--- START OF Text block ---

Rashid v. VI Additional District and Sessions Judge
1983-02-03
M.N.SHUKLA
body1983
DigiLaw.ai
JUDGMENT M.N. Shukla, J. - In this case a piquant situation has arisen inasmuch as the writ petition omits vital facts and also does not mention some dates which would have been crucial for deciding the petition. The difficulty has been further aggravated by the Respondents not choosing to file a counter affidavit. The controversy involved in the case relates to the interpretation of some important provisions of U.P. Act No. 13 of 1972 (hereinafter to be referred to as the Act). This raises interesting questions of law which, however, cannot be completely adjudicated without entering into a modicum of facts. An attempt has been made by me to glean all relevant material from the two orders, one of which has been impugned by the Petitioner. On the basis of such skeleton facts the possible questions of law which would arise can be dealt with and guidelines with regard to their legal aspects can be indicated, though for the final adjudication on the factual part a remand of the case cannot be avoided. 2. Briefly stated the facts are that Jagannath Respondent No. 3 is the landlord of the shop in question which was originally in the tenancy of one Karim Bux. A suit for ejectment was filed against him and during the pendency of the suit he died and thereafter one Shabbir (Respondent No. 4) son of Babu and Smt. Hafizan (wife of Abdul Aziz) were substituted as his legal representatives and they became tenants-in-common of the disputed shop. The suit for ejectment was decreed, though the legal representatives of Karim Bux contested the case upto the High Court which gave a decision against them on 8-11-1976. The decree for ejectment was not put to execution but in the meantime the Petitioner Rashid (now substituted by Smt, Sakina) applied for allotment of the shop and an allotment order was actually passed in his favour on 28-1-1977. The landlord came to know about it when notice was served on him on 3-2-1977 and he filed a review application on 7-2-1977 on the allegation that in order to defeat the decree of ejectment the successors-in-interest of the original tenant, namely, Shabbir and Smt. Hafizan continued to occupy the accommodation and got a collusive application for allotment moved by the Petitioner Rashid, who was the brother-in-law of Shabbir.

--- END OF Text block ---

[Short task a]
Answer these questions about the judgment, marking each answer (i), (ii) or (iii) to match:
(i) Which Act has provisions whose interpretation is at issue in the case?
(ii) Who is Respondent No. 3?
(iii) On what date was the allotment order passed in favor of Rashid?
The judgment above and the records after it are unrelated material.

--- START OF Listed records ---

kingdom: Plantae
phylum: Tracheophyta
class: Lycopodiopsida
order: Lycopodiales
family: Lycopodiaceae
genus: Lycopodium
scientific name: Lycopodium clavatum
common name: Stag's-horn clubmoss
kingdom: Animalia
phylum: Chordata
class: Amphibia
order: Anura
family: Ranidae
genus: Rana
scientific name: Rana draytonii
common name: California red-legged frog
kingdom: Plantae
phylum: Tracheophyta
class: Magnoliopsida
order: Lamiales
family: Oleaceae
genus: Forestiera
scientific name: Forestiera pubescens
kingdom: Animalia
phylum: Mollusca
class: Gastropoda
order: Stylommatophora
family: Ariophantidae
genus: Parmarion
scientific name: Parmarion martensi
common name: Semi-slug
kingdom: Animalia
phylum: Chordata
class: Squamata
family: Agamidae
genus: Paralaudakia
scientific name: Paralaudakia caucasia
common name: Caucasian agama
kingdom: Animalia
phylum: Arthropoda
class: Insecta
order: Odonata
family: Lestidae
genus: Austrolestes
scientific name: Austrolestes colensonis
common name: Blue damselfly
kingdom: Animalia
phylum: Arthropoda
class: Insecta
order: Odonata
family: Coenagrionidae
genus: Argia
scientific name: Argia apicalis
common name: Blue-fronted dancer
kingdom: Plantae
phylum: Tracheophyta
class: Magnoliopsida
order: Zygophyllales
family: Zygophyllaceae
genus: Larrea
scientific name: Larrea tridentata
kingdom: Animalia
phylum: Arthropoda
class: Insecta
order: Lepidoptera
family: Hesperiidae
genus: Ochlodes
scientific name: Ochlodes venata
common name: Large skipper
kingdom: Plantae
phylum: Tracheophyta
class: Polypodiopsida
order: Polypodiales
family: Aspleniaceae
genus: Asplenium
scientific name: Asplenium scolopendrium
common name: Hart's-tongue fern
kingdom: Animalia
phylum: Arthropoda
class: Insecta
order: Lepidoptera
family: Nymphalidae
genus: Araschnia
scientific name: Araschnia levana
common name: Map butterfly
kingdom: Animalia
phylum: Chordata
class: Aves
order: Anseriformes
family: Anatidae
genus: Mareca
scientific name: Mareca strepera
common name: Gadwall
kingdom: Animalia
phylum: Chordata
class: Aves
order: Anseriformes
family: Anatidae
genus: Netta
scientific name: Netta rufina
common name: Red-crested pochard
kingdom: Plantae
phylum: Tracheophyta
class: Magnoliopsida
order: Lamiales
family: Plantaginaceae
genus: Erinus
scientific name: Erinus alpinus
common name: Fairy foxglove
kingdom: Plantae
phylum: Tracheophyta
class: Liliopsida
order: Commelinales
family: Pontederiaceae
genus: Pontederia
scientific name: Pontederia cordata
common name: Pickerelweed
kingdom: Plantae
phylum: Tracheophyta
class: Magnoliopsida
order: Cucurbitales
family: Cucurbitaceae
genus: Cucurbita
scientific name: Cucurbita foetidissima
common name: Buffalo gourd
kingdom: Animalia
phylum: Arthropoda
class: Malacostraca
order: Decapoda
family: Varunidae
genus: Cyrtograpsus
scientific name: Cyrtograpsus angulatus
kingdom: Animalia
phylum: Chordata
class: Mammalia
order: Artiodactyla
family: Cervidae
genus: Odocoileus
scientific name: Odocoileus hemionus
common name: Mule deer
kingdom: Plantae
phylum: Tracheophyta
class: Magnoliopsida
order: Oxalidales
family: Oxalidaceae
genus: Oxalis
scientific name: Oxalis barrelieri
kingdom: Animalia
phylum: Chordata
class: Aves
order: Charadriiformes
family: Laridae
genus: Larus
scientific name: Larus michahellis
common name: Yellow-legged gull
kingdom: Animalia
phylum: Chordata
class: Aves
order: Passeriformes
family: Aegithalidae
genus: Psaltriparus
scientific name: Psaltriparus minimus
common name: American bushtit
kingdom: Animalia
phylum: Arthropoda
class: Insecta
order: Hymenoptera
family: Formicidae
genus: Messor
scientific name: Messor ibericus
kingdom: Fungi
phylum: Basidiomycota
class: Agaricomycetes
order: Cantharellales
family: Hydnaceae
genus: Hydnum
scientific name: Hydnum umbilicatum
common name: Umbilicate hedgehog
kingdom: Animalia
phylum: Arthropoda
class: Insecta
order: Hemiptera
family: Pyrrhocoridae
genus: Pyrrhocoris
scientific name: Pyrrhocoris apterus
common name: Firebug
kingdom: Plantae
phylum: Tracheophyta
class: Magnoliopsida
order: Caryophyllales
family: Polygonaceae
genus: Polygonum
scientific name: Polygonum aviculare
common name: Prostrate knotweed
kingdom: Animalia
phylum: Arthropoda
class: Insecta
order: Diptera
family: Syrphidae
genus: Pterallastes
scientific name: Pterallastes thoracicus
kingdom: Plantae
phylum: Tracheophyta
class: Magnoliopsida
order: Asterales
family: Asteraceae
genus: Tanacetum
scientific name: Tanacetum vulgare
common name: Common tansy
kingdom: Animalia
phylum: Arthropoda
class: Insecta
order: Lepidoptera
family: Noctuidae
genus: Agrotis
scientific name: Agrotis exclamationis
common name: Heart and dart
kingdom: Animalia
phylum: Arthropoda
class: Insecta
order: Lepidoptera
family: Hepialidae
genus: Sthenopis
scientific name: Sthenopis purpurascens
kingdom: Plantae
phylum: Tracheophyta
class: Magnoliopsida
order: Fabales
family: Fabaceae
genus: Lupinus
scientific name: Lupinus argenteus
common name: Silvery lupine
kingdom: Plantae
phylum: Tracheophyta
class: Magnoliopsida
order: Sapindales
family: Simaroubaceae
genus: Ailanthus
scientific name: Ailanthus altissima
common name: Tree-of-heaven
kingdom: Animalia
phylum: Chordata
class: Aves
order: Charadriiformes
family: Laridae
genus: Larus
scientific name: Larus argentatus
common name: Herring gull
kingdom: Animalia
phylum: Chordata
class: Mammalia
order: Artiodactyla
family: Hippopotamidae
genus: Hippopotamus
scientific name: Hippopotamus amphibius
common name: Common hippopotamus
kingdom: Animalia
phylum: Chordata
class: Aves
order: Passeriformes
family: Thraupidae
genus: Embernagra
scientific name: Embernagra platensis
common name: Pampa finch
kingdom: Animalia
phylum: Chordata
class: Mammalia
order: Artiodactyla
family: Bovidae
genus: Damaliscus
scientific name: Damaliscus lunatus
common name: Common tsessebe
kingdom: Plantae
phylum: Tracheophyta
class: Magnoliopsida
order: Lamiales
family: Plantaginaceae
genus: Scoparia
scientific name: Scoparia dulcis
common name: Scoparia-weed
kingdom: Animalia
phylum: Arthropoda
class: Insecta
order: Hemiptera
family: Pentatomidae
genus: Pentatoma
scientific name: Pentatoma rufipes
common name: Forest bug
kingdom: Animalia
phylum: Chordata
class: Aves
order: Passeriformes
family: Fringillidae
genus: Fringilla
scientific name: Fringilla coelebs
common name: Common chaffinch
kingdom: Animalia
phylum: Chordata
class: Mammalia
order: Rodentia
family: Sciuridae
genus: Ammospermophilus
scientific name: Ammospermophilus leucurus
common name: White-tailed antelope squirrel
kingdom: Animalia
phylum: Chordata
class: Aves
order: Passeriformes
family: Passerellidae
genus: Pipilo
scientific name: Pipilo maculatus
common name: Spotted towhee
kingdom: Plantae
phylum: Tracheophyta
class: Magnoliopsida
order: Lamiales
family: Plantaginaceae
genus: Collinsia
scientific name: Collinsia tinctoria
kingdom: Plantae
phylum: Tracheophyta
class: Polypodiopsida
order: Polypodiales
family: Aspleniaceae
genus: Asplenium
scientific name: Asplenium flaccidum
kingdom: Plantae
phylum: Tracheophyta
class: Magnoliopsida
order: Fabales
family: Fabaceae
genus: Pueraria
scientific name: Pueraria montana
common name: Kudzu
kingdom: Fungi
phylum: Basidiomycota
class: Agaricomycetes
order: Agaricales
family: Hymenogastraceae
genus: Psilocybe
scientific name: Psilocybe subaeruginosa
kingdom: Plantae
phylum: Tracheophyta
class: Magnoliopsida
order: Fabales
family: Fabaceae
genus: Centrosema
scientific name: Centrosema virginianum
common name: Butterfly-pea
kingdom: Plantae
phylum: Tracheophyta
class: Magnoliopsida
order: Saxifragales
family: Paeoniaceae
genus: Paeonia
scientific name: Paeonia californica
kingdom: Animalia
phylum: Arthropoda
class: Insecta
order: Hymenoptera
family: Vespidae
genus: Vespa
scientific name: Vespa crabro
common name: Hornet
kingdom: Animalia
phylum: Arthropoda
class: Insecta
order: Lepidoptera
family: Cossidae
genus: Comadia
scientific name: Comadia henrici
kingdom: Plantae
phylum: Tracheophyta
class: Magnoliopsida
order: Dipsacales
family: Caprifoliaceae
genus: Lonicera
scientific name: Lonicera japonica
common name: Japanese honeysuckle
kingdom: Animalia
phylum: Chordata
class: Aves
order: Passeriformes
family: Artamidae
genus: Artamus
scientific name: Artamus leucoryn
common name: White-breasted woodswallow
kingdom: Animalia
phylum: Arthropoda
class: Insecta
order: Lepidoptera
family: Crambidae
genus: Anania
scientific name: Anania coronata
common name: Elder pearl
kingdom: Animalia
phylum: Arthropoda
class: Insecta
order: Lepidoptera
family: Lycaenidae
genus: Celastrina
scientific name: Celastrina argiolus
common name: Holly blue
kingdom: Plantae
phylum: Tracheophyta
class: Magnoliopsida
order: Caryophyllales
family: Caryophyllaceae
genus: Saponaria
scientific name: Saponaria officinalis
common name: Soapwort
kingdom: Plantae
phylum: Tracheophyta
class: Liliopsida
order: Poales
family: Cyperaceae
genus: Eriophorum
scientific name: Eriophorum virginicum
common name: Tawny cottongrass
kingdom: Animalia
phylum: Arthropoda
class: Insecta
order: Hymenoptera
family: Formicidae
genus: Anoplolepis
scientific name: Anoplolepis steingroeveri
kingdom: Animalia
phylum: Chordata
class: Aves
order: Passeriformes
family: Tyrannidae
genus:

--- END OF Listed records ---

[Short task b] In the records, rewrite the lines from the line with "genus: Hydnum" to the line with "order: Asterales", swapping "common name" for "vernacular name" and leaving everything else unchanged. Give only those lines.

[Task answer a]
(i) U.P. Act No. 13 of 1972
(ii) Jagannath, the landlord of the shop in question
(iii) 28-1-1977

[Task answer b]
genus: Hydnum
scientific name: Hydnum umbilicatum
vernacular name: Umbilicate hedgehog
kingdom: Animalia
phylum: Arthropoda
class: Insecta
order: Hemiptera
family: Pyrrhocoridae
genus: Pyrrhocoris
scientific name: Pyrrhocoris apterus
vernacular name: Firebug
kingdom: Plantae
phylum: Tracheophyta
class: Magnoliopsida
order: Caryophyllales
family: Polygonaceae
genus: Polygonum
scientific name: Polygonum aviculare
vernacular name: Prostrate knotweed
kingdom: Animalia
phylum: Arthropoda
class: Insecta
order: Diptera
family: Syrphidae
genus: Pterallastes
scientific name: Pterallastes thoracicus
kingdom: Plantae
phylum: Tracheophyta
class: Magnoliopsida
order: Asterales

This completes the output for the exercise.